Unusual Features of QCD Low-Energy Modes in IR Phase

Abstract

It was recently proposed that there is a phase in thermal QCD (IR phase) at temperatures well above the chiral crossover, featuring elements of scale invariance in the infrared (IR). Here we study the effective spatial dimensions, dIR, of Dirac low-energy modes in this phase, in the context of pure-glue QCD. Our dIR is based on the scaling of mode support toward thermodynamic limit, and hence is an IR probe. Ordinary extended modes, such as those at high energy, have dIR=3. We find dIR<3 in the spectral range whose lower edge coincides with λIR=0, the singularity of spectral density defining the IR phase, and the upper edge with λA, the previously identified Anderson-like non-analyticity. Details near λIR are unexpected in that only exact zero modes are dIR=3, while a thin spectral layer near zero is dIR=2, followed by an extended layer of dIR=1 modes. With only integer values appearing, dIR may have topological origin.
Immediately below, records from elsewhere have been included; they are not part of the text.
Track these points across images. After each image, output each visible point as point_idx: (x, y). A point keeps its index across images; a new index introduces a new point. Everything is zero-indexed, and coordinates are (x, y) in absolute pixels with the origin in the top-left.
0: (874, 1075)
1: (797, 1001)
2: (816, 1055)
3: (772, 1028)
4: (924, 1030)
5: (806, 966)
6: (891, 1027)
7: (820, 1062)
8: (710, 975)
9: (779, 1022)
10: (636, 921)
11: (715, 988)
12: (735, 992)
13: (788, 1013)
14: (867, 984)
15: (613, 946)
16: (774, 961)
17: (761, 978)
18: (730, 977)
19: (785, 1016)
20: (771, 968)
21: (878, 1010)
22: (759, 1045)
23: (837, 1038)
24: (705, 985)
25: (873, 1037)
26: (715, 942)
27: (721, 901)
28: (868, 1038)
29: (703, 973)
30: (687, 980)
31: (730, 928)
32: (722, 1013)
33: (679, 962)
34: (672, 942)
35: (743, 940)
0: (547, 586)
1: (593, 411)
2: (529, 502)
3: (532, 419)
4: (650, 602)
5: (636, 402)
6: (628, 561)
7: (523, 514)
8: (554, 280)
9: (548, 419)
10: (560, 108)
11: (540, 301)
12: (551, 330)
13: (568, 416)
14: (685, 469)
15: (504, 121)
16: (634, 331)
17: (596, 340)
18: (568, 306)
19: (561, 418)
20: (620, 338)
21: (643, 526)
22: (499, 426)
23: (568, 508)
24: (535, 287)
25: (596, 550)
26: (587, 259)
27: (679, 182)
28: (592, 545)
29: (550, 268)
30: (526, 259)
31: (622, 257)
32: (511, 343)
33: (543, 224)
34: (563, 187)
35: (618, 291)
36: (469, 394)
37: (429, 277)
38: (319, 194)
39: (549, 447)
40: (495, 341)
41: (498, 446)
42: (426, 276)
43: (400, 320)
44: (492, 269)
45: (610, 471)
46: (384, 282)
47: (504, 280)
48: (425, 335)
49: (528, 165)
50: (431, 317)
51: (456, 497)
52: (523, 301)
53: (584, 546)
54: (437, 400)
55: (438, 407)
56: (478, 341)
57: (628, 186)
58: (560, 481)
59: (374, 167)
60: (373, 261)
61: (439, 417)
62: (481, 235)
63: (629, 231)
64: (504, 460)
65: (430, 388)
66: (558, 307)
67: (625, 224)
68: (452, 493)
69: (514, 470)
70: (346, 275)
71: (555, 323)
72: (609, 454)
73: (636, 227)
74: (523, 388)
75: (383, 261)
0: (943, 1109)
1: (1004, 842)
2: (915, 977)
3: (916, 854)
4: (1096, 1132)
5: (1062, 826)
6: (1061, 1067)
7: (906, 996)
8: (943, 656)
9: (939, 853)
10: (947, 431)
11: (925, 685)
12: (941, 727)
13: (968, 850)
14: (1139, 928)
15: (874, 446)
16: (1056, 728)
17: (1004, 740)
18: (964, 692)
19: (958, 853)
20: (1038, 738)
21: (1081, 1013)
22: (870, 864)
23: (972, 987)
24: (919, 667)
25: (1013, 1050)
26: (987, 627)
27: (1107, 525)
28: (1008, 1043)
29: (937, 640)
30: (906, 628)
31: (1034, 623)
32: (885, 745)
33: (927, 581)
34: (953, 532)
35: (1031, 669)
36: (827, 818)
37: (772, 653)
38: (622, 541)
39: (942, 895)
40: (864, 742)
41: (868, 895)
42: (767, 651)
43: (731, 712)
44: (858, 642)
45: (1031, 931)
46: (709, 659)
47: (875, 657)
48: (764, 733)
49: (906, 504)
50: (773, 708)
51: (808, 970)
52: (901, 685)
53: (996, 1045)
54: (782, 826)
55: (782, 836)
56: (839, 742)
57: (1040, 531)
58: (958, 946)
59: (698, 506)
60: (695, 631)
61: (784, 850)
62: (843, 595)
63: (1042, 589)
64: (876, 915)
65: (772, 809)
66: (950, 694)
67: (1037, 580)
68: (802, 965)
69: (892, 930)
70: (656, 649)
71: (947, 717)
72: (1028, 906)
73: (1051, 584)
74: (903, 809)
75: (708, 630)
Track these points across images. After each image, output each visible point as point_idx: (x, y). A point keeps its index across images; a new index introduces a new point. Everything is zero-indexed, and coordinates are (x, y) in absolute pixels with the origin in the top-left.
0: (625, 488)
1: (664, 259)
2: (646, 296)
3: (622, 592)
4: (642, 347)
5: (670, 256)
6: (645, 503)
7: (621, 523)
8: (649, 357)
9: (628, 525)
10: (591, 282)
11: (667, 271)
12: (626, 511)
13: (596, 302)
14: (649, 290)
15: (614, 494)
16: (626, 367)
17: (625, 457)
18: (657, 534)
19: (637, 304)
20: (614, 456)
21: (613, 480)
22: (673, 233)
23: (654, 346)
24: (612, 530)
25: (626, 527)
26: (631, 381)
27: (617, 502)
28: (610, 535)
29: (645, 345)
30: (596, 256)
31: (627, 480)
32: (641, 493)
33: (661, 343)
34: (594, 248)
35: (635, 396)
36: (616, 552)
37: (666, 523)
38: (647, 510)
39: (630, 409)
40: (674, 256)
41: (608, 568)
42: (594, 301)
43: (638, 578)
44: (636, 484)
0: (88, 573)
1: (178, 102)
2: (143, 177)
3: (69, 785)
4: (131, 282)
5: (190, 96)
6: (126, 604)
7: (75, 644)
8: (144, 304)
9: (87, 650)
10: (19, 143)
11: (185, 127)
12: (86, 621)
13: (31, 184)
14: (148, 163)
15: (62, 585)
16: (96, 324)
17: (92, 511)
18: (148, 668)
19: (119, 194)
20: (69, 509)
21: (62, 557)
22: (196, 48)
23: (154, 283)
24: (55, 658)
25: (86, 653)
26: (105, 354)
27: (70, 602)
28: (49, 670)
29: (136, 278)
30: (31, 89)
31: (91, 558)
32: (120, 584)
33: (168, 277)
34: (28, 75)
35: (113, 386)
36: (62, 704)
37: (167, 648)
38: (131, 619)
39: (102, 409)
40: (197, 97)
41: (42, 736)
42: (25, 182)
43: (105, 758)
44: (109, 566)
We find similar structure at λA, and associate its adjacent thin layer (dIR >≈ 2) with Anderson-like criticality. Our analysis reveals the manner in which non-analyticities at λIR and λA, originally identified in other quantities, appear in dIR(λ). This dimension structure may be important for understanding the near-perfect fluidity of the quark-gluon medium seen in accelerator experiments. The role of λA in previously conjectured decoupling of IR component is explained.